(Records from a dataset)
>>>>>

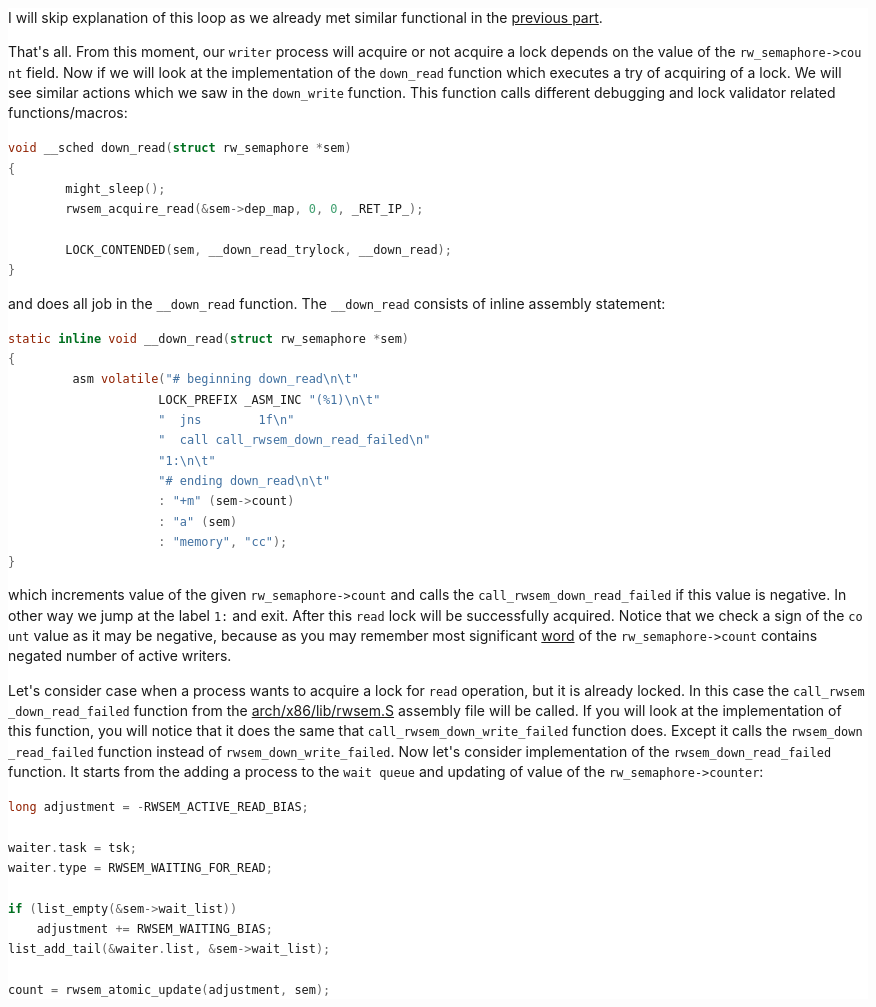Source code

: I will skip explanation of this loop as we already met similar functional in the [previous part](/SyncPrim/linux-sync-4.md).

That's all. From this moment, our `writer` process will acquire or not acquire a lock depends on the value of the `rw_semaphore->count` field. Now if we will look at the implementation of the `down_read` function which executes a try of acquiring of a lock. We will see similar actions which we saw in the `down_write` function. This function calls different debugging and lock validator related functions/macros:

```C
void __sched down_read(struct rw_semaphore *sem)
{
        might_sleep();
        rwsem_acquire_read(&sem->dep_map, 0, 0, _RET_IP_);

        LOCK_CONTENDED(sem, __down_read_trylock, __down_read);
}
```

and does all job in the `__down_read` function. The `__down_read` consists of inline assembly statement:

```C
static inline void __down_read(struct rw_semaphore *sem)
{
         asm volatile("# beginning down_read\n\t"
                     LOCK_PREFIX _ASM_INC "(%1)\n\t"
                     "  jns        1f\n"
                     "  call call_rwsem_down_read_failed\n"
                     "1:\n\t"
                     "# ending down_read\n\t"
                     : "+m" (sem->count)
                     : "a" (sem)
                     : "memory", "cc");
}
```

which increments value of the given `rw_semaphore->count` and calls the `call_rwsem_down_read_failed` if this value is negative. In other way we jump at the label `1:` and exit. After this `read` lock will be successfully acquired. Notice that we check a sign of the `count` value as it may be negative, because as you may remember most significant [word](https://en.wikipedia.org/wiki/Word_%28computer_architecture%29) of the `rw_semaphore->count` contains negated number of active writers.

Let's consider case when a process wants to acquire a lock for `read` operation, but it is already locked. In this case the `call_rwsem_down_read_failed` function from the [arch/x86/lib/rwsem.S](https://github.com/torvalds/linux/blob/16f73eb02d7e1765ccab3d2018e0bd98eb93d973/arch/x86/lib/rwsem.S)  assembly file will be called. If you will look at the implementation of this function, you will notice that it does the same that `call_rwsem_down_write_failed` function does. Except it calls the `rwsem_down_read_failed` function instead of `rwsem_down_write_failed`. Now let's consider implementation of the `rwsem_down_read_failed` function. It starts from the adding a process to the `wait queue` and updating of value of the `rw_semaphore->counter`:

```C
long adjustment = -RWSEM_ACTIVE_READ_BIAS;

waiter.task = tsk;
waiter.type = RWSEM_WAITING_FOR_READ;

if (list_empty(&sem->wait_list))
    adjustment += RWSEM_WAITING_BIAS;
list_add_tail(&waiter.list, &sem->wait_list);

count = rwsem_atomic_update(adjustment, sem);
```
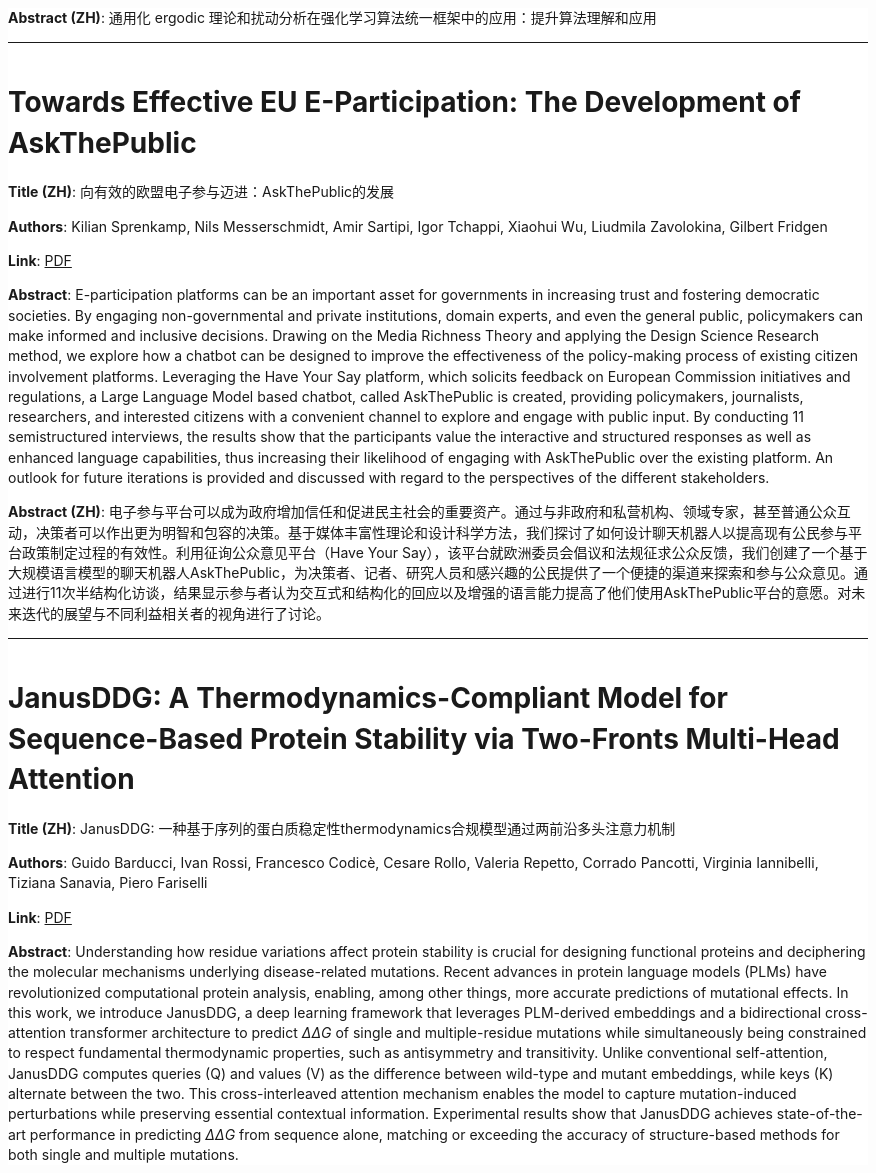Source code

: **Abstract (ZH)**: 通用化 ergodic 理论和扰动分析在强化学习算法统一框架中的应用：提升算法理解和应用 

---
# Towards Effective EU E-Participation: The Development of AskThePublic 

**Title (ZH)**: 向有效的欧盟电子参与迈进：AskThePublic的发展 

**Authors**: Kilian Sprenkamp, Nils Messerschmidt, Amir Sartipi, Igor Tchappi, Xiaohui Wu, Liudmila Zavolokina, Gilbert Fridgen  

**Link**: [PDF](https://arxiv.org/pdf/2504.03287)  

**Abstract**: E-participation platforms can be an important asset for governments in increasing trust and fostering democratic societies. By engaging non-governmental and private institutions, domain experts, and even the general public, policymakers can make informed and inclusive decisions. Drawing on the Media Richness Theory and applying the Design Science Research method, we explore how a chatbot can be designed to improve the effectiveness of the policy-making process of existing citizen involvement platforms. Leveraging the Have Your Say platform, which solicits feedback on European Commission initiatives and regulations, a Large Language Model based chatbot, called AskThePublic is created, providing policymakers, journalists, researchers, and interested citizens with a convenient channel to explore and engage with public input. By conducting 11 semistructured interviews, the results show that the participants value the interactive and structured responses as well as enhanced language capabilities, thus increasing their likelihood of engaging with AskThePublic over the existing platform. An outlook for future iterations is provided and discussed with regard to the perspectives of the different stakeholders. 

**Abstract (ZH)**: 电子参与平台可以成为政府增加信任和促进民主社会的重要资产。通过与非政府和私营机构、领域专家，甚至普通公众互动，决策者可以作出更为明智和包容的决策。基于媒体丰富性理论和设计科学方法，我们探讨了如何设计聊天机器人以提高现有公民参与平台政策制定过程的有效性。利用征询公众意见平台（Have Your Say），该平台就欧洲委员会倡议和法规征求公众反馈，我们创建了一个基于大规模语言模型的聊天机器人AskThePublic，为决策者、记者、研究人员和感兴趣的公民提供了一个便捷的渠道来探索和参与公众意见。通过进行11次半结构化访谈，结果显示参与者认为交互式和结构化的回应以及增强的语言能力提高了他们使用AskThePublic平台的意愿。对未来迭代的展望与不同利益相关者的视角进行了讨论。 

---
# JanusDDG: A Thermodynamics-Compliant Model for Sequence-Based Protein Stability via Two-Fronts Multi-Head Attention 

**Title (ZH)**: JanusDDG: 一种基于序列的蛋白质稳定性thermodynamics合规模型通过两前沿多头注意力机制 

**Authors**: Guido Barducci, Ivan Rossi, Francesco Codicè, Cesare Rollo, Valeria Repetto, Corrado Pancotti, Virginia Iannibelli, Tiziana Sanavia, Piero Fariselli  

**Link**: [PDF](https://arxiv.org/pdf/2504.03278)  

**Abstract**: Understanding how residue variations affect protein stability is crucial for designing functional proteins and deciphering the molecular mechanisms underlying disease-related mutations. Recent advances in protein language models (PLMs) have revolutionized computational protein analysis, enabling, among other things, more accurate predictions of mutational effects. In this work, we introduce JanusDDG, a deep learning framework that leverages PLM-derived embeddings and a bidirectional cross-attention transformer architecture to predict $\Delta \Delta G$ of single and multiple-residue mutations while simultaneously being constrained to respect fundamental thermodynamic properties, such as antisymmetry and transitivity. Unlike conventional self-attention, JanusDDG computes queries (Q) and values (V) as the difference between wild-type and mutant embeddings, while keys (K) alternate between the two. This cross-interleaved attention mechanism enables the model to capture mutation-induced perturbations while preserving essential contextual information. Experimental results show that JanusDDG achieves state-of-the-art performance in predicting $\Delta \Delta G$ from sequence alone, matching or exceeding the accuracy of structure-based methods for both single and multiple mutations.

<<<<<

▶ [Instructions to follow]: Exact repetition of each line above is expected; images are to be omitted.

▶ [Answer to the problem]:
Source code

: I will skip explanation of this loop as we already met similar functional in the [previous part](/SyncPrim/linux-sync-4.md).

That's all. From this moment, our `writer` process will acquire or not acquire a lock depends on the value of the `rw_semaphore->count` field. Now if we will look at the implementation of the `down_read` function which executes a try of acquiring of a lock. We will see similar actions which we saw in the `down_write` function. This function calls different debugging and lock validator related functions/macros:

```C
void __sched down_read(struct rw_semaphore *sem)
{
        might_sleep();
        rwsem_acquire_read(&sem->dep_map, 0, 0, _RET_IP_);

        LOCK_CONTENDED(sem, __down_read_trylock, __down_read);
}
```

and does all job in the `__down_read` function. The `__down_read` consists of inline assembly statement:

```C
static inline void __down_read(struct rw_semaphore *sem)
{
         asm volatile("# beginning down_read\n\t"
                     LOCK_PREFIX _ASM_INC "(%1)\n\t"
                     "  jns        1f\n"
                     "  call call_rwsem_down_read_failed\n"
                     "1:\n\t"
                     "# ending down_read\n\t"
                     : "+m" (sem->count)
                     : "a" (sem)
                     : "memory", "cc");
}
```

which increments value of the given `rw_semaphore->count` and calls the `call_rwsem_down_read_failed` if this value is negative. In other way we jump at the label `1:` and exit. After this `read` lock will be successfully acquired. Notice that we check a sign of the `count` value as it may be negative, because as you may remember most significant [word](https://en.wikipedia.org/wiki/Word_%28computer_architecture%29) of the `rw_semaphore->count` contains negated number of active writers.

Let's consider case when a process wants to acquire a lock for `read` operation, but it is already locked. In this case the `call_rwsem_down_read_failed` function from the [arch/x86/lib/rwsem.S](https://github.com/torvalds/linux/blob/16f73eb02d7e1765ccab3d2018e0bd98eb93d973/arch/x86/lib/rwsem.S)  assembly file will be called. If you will look at the implementation of this function, you will notice that it does the same that `call_rwsem_down_write_failed` function does. Except it calls the `rwsem_down_read_failed` function instead of `rwsem_down_write_failed`. Now let's consider implementation of the `rwsem_down_read_failed` function. It starts from the adding a process to the `wait queue` and updating of value of the `rw_semaphore->counter`:

```C
long adjustment = -RWSEM_ACTIVE_READ_BIAS;

waiter.task = tsk;
waiter.type = RWSEM_WAITING_FOR_READ;

if (list_empty(&sem->wait_list))
    adjustment += RWSEM_WAITING_BIAS;
list_add_tail(&waiter.list, &sem->wait_list);

count = rwsem_atomic_update(adjustment, sem);
```
Source code

: **Abstract (ZH)**: 通用化 ergodic 理论和扰动分析在强化学习算法统一框架中的应用：提升算法理解和应用 

---
# Towards Effective EU E-Participation: The Development of AskThePublic 

**Title (ZH)**: 向有效的欧盟电子参与迈进：AskThePublic的发展 

**Authors**: Kilian Sprenkamp, Nils Messerschmidt, Amir Sartipi, Igor Tchappi, Xiaohui Wu, Liudmila Zavolokina, Gilbert Fridgen  

**Link**: [PDF](https://arxiv.org/pdf/2504.03287)  

**Abstract**: E-participation platforms can be an important asset for governments in increasing trust and fostering democratic societies. By engaging non-governmental and private institutions, domain experts, and even the general public, policymakers can make informed and inclusive decisions. Drawing on the Media Richness Theory and applying the Design Science Research method, we explore how a chatbot can be designed to improve the effectiveness of the policy-making process of existing citizen involvement platforms. Leveraging the Have Your Say platform, which solicits feedback on European Commission initiatives and regulations, a Large Language Model based chatbot, called AskThePublic is created, providing policymakers, journalists, researchers, and interested citizens with a convenient channel to explore and engage with public input. By conducting 11 semistructured interviews, the results show that the participants value the interactive and structured responses as well as enhanced language capabilities, thus increasing their likelihood of engaging with AskThePublic over the existing platform. An outlook for future iterations is provided and discussed with regard to the perspectives of the different stakeholders. 

**Abstract (ZH)**: 电子参与平台可以成为政府增加信任和促进民主社会的重要资产。通过与非政府和私营机构、领域专家，甚至普通公众互动，决策者可以作出更为明智和包容的决策。基于媒体丰富性理论和设计科学方法，我们探讨了如何设计聊天机器人以提高现有公民参与平台政策制定过程的有效性。利用征询公众意见平台（Have Your Say），该平台就欧洲委员会倡议和法规征求公众反馈，我们创建了一个基于大规模语言模型的聊天机器人AskThePublic，为决策者、记者、研究人员和感兴趣的公民提供了一个便捷的渠道来探索和参与公众意见。通过进行11次半结构化访谈，结果显示参与者认为交互式和结构化的回应以及增强的语言能力提高了他们使用AskThePublic平台的意愿。对未来迭代的展望与不同利益相关者的视角进行了讨论。 

---
# JanusDDG: A Thermodynamics-Compliant Model for Sequence-Based Protein Stability via Two-Fronts Multi-Head Attention 

**Title (ZH)**: JanusDDG: 一种基于序列的蛋白质稳定性thermodynamics合规模型通过两前沿多头注意力机制 

**Authors**: Guido Barducci, Ivan Rossi, Francesco Codicè, Cesare Rollo, Valeria Repetto, Corrado Pancotti, Virginia Iannibelli, Tiziana Sanavia, Piero Fariselli  

**Link**: [PDF](https://arxiv.org/pdf/2504.03278)  

**Abstract**: Understanding how residue variations affect protein stability is crucial for designing functional proteins and deciphering the molecular mechanisms underlying disease-related mutations. Recent advances in protein language models (PLMs) have revolutionized computational protein analysis, enabling, among other things, more accurate predictions of mutational effects. In this work, we introduce JanusDDG, a deep learning framework that leverages PLM-derived embeddings and a bidirectional cross-attention transformer architecture to predict $\Delta \Delta G$ of single and multiple-residue mutations while simultaneously being constrained to respect fundamental thermodynamic properties, such as antisymmetry and transitivity. Unlike conventional self-attention, JanusDDG computes queries (Q) and values (V) as the difference between wild-type and mutant embeddings, while keys (K) alternate between the two. This cross-interleaved attention mechanism enables the model to capture mutation-induced perturbations while preserving essential contextual information. Experimental results show that JanusDDG achieves state-of-the-art performance in predicting $\Delta \Delta G$ from sequence alone, matching or exceeding the accuracy of structure-based methods for both single and multiple mutations.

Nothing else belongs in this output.